Data persistence tools in the Python Standard Library

This is the first in a new sub-series of Python Module of the Week posts with a feature-based introduction to modules in the standard library, organized by what your goal might be. Each article may include cross-references to several modules from different parts of the library, and show how they relate to one another. Feedback is welcome, as usual.

Data Persistence and Exchange

Python provides several modules for storing data. There are basically two aspects to persistence: converting the in-memory object back and forth into a format for saving it, and working with the storage of the converted data.

Serializing Objects

Python includes two modules capable of converting objects into a transmittable or storable format (serializing): pickle and json. It is most common to use pickle, since there is a fast C implementation and it is integrated with some of the other standard library modules that actually store the serialized data, such as shelve. Authors of web-based applications may want to examine json, however, since it integrates better with some of the existing web service storage applications.

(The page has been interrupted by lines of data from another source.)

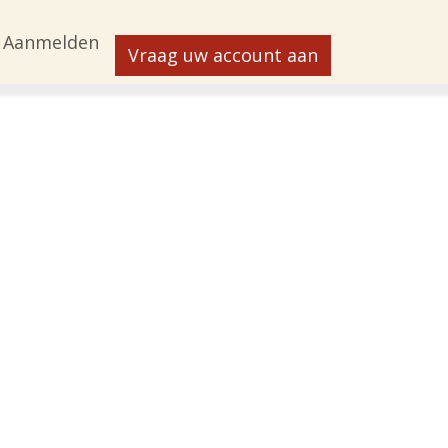
Aanmelden
Vraag uw account aan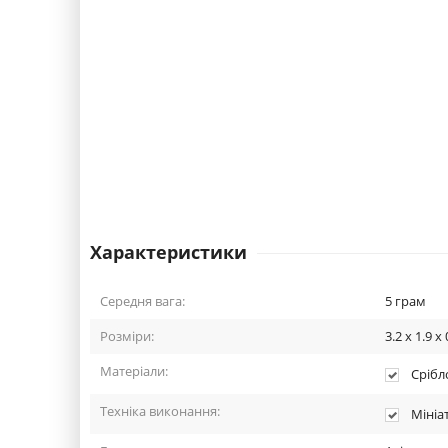
Характеристики
Середня вага:
5
грам
Розміри:
3.2 x 1.9 x 
Матеріали:
Срібло
Техніка виконання:
Мініа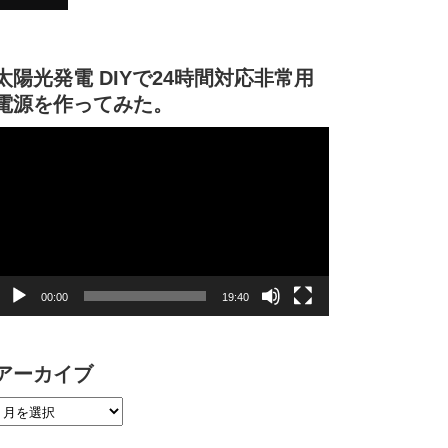
太陽光発電 DIYで24時間対応非常用
電源を作ってみた。
動
画
プ
レ
ー
ヤ
ー
00:00
19:40
アーカイブ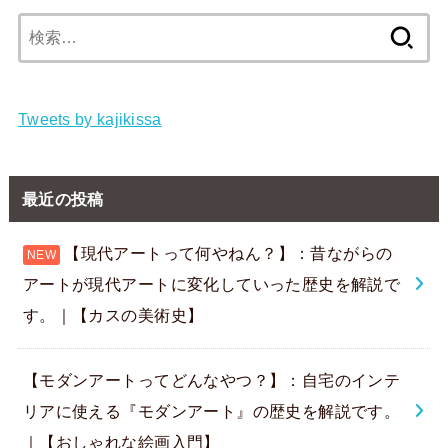
検
索:
Tweets by kajikissa
最近の投稿
【現代アートって何やねん？】：昔ながらの
アートが現代アートに変化していった歴史を解説で
す。｜【カスの美術史】
【モダンアートってどんなやつ？】：自宅のインテ
リアに使える『モダンアート』の歴史を解説です。
｜【おしゃれな絵画入門】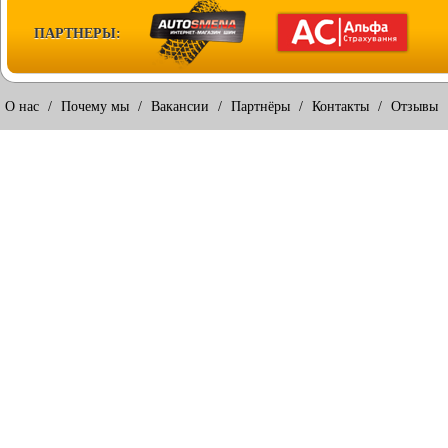
ПАРТНЕРЫ:
О нас
/
Почему мы
/
Вакансии
/
Партнёры
/
Контакты
/
Отзывы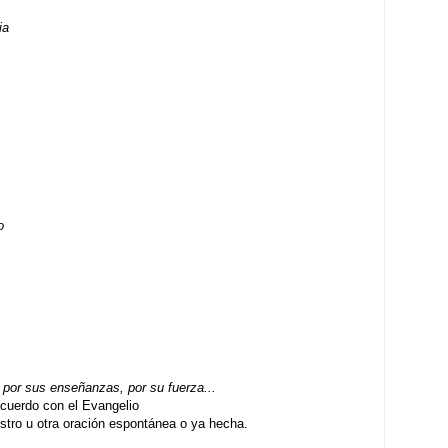
ia
o
por sus enseñanzas, por su fuerza...
uerdo con el Evangelio
ro u otra oración espontánea o ya hecha.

Storing Serialized Objects

Once the in-memory object is converted to a storable format, the next step is to decide how to store the data. A simple flat-file with serialized objects written one after the other works for data that does not need to be indexed in any way. But Python includes a collection of modules for storing key-value pairs in a simple database using one of the DBM format variants.

The simplest interface to take advantage of the DBM format is provided by shelve. Simply open the shelve file, and access it through a dictionary-like API. Objects saved to the shelve are automatically pickled and saved without any extra work on your part.

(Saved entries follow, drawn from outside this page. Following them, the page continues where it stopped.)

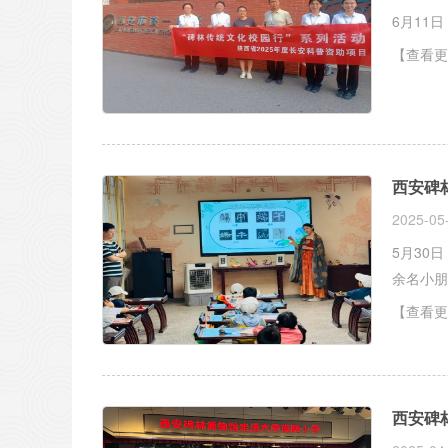
6月11
【查看更
西安碑
2025-05
5月30
余名小朋
【查看更
西安碑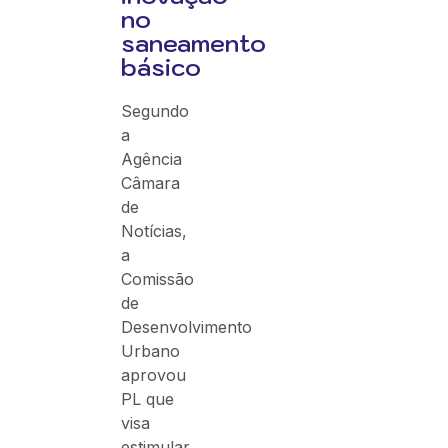
no
saneamento
básico
Segundo
a
Agência
Câmara
de
Notícias,
a
Comissão
de
Desenvolvimento
Urbano
aprovou
PL que
visa
estimular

One drawback of shelve is that with the default interface you can’t guarantee which DBM format will be used. That won’t matter if your application doesn’t need to share the database files between hosts with different libraries, but if that is needed you can use one of the classes in the module to ensure a specific format is selected (Specific Shelf Types).

If you’re going to be passing a lot of data around via JSON anyway, using json and anydbm can provide another persistence mechanism. Since the DBM database keys and values must be strings, however, the objects won’t be automatically re-created when you access the value in the database.

Relational Databases

The excellent sqlite3 in-process relational database is available with most Python distributions. It stores its database in memory or in a local file, and all access is from within the same process, so there is no network lag. The compact nature of sqlite3 makes it especially well suited for embedding in desktop applications or development versions of web apps.

All access to the database is through the Python DBI 2.0 API, by default, as no object relational mapper (ORM) is included. The most popular general purpose ORM is SQLAlchemy, but others such as Django’s native ORM layer also support SQLite. SQLAlchemy is easy to install and set up, but if your objects aren’t very complicated and you are worried about overhead, you may want to use the DBI interface directly.

Data Exchange Through Standard Formats

Although not usually considered a true persistence format csv, or comma-separated-value, files can be an effective way to migrate data between applications. Most spreadsheet programs and databases support both export and import using CSV, so dumping data to a CSV file is frequently the simplest way to move data out of your application and into an analysis tool.